Sitting, staring into the vast crevices and valleys of my own mind. Meditation. A feeling of lightness, of weight lifting from my shoulders. I have seen and felt the pain of possessions lost, but also the strain on my back, neck, knees, ankles, feet from a near-to-bursting-backpack. The constant recognition of 'things' (possessions), having to guard them, watch, care for. The list of contents which made up that synthetic and instant house on my back (nb. Santurkson 1989) were as follows..... jeans, four shirts, four jockettes, two socks, jacket for the cold, two skivvies, one pair of shoes, saddles, sleeping bag inner liner (for times when the soiled bed I was to sleep on deemed that I needed protection against the bed I was about to commune with..... sort of like a full body human condom!), a sketchbook which contained all my notes, drawings, ideas, cartoons and addresses from the U.S. and Bolivia stops, four sets of plastic pan pipes, one expensive bamboo pan pipe, four prized Vietnamese mouthbows, South African lekolilo flute, a quenacho (bass Bolivian flute) especially made as a parting gift from Juan Vera in Bolivia, CD master copies of a newly created and recorded song from Bolivia which was to be added to by Romanian musicians (the backup of this CD backup has travelled its own amazing journey from Bolivia-Adelaide-Perth-China-Perth-Romania), a PVC collapsible didgeridoo (not stolen), electronic tuner (which I had had for fifteen years), my big backpack (which had been traveling with me for nineteen years), headphones, recorders, videos, cassettes, leads, cases, etc. etc. etc.

So, as the many stages of enlightenment filtered through me in these post theft days, I simply became attached to the idea of being detached with 'things'. A lightness. So, I hardly replaced anything that was stolen and instead have re-invented myself as "The Musician With No Musical Instruments". It has, and is, producing some confronting situations. Try explaining this story, the concept of 'enlightenment', in the Romanian language to a musician you have just met!?

enment: in the moment. Incorporating both when something happens, as well as the periods of time before and after the event. Directly inspired by that event. ltlm.enamente; imminent, moments of time; captivated and distinct points of recognition.
It is that in this moment I travel with almost nothing (except that is for about 14 kilos of affiliated documentary making gear); nothing compared with a pack 'chokkers' with assorted and prospective music making apparel. It is a challenging world full of fantasy and frustrations. Real enlightenment, it seems, does not come without its pains (see: yoga position no. 45), constraints and learning.
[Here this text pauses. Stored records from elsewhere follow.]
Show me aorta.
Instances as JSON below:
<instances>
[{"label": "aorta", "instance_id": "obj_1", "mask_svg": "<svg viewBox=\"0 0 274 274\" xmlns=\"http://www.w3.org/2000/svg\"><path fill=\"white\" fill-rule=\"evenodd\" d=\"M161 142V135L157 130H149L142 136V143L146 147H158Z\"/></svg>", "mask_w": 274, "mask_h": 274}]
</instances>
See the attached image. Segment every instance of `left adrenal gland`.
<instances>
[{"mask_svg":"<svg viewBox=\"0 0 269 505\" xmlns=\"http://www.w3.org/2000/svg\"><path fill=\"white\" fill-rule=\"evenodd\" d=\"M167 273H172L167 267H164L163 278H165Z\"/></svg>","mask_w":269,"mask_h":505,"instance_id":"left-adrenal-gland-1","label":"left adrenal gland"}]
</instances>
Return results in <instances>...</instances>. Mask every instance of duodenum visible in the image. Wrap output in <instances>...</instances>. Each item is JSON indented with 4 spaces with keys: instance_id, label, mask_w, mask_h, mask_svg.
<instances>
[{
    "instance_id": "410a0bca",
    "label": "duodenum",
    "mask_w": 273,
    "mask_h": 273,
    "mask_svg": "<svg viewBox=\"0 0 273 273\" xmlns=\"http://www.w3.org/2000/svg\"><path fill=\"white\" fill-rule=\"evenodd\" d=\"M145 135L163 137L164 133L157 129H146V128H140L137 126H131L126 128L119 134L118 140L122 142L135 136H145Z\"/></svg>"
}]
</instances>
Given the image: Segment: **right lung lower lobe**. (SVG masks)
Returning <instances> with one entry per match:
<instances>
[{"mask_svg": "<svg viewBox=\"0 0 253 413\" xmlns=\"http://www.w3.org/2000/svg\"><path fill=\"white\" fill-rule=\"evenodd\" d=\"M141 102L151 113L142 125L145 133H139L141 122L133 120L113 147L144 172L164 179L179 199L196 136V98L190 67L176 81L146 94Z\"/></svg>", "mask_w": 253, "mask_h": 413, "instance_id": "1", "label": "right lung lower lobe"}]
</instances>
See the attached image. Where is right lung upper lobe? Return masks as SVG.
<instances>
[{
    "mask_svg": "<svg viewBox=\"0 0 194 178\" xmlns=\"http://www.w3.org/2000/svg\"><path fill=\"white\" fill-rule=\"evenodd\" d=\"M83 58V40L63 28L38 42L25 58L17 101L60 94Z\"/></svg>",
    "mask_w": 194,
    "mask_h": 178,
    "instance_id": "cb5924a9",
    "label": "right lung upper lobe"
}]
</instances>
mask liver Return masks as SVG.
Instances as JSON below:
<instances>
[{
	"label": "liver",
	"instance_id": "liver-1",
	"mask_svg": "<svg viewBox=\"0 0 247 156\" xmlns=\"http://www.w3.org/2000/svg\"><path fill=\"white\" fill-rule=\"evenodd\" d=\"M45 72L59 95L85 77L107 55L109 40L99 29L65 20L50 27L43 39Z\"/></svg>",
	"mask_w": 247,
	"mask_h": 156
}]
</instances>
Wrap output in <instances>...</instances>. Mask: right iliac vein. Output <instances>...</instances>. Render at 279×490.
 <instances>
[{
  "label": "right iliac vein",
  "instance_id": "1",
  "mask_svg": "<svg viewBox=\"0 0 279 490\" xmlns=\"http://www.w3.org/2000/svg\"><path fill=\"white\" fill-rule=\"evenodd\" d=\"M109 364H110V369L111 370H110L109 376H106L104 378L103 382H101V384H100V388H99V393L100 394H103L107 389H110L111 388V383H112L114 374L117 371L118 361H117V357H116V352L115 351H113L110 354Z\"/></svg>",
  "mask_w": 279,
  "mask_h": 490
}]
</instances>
  "Man cannot live on pan pipes alone"
It has meant that the didgeridoo has become my 'tool of choice' (from Whak tour of Kimberlies 1994: ie. this is a term of reference which relates to being bogged to the chassis somewhere in the Litchfield National Park, and the implements used to dig ourselves out) and the basis for all the compositions. A piece for four bassoons, nai and didgeridoo for example. Then together with Cornel (my nai teacher of ten years ago, and a virtuoso of the instrument, who fronts various orchestras in France as a soloist) we improvised a piece for nai and didgeridoo. And too, with an inspired jazz meets Romanian traditional vocalist, I recorded an improvisation with Maria Raducanu. Being in this moment, with what I have and can do, and relieving myself of the baggage of my pre-planning, possessions and pan pipes.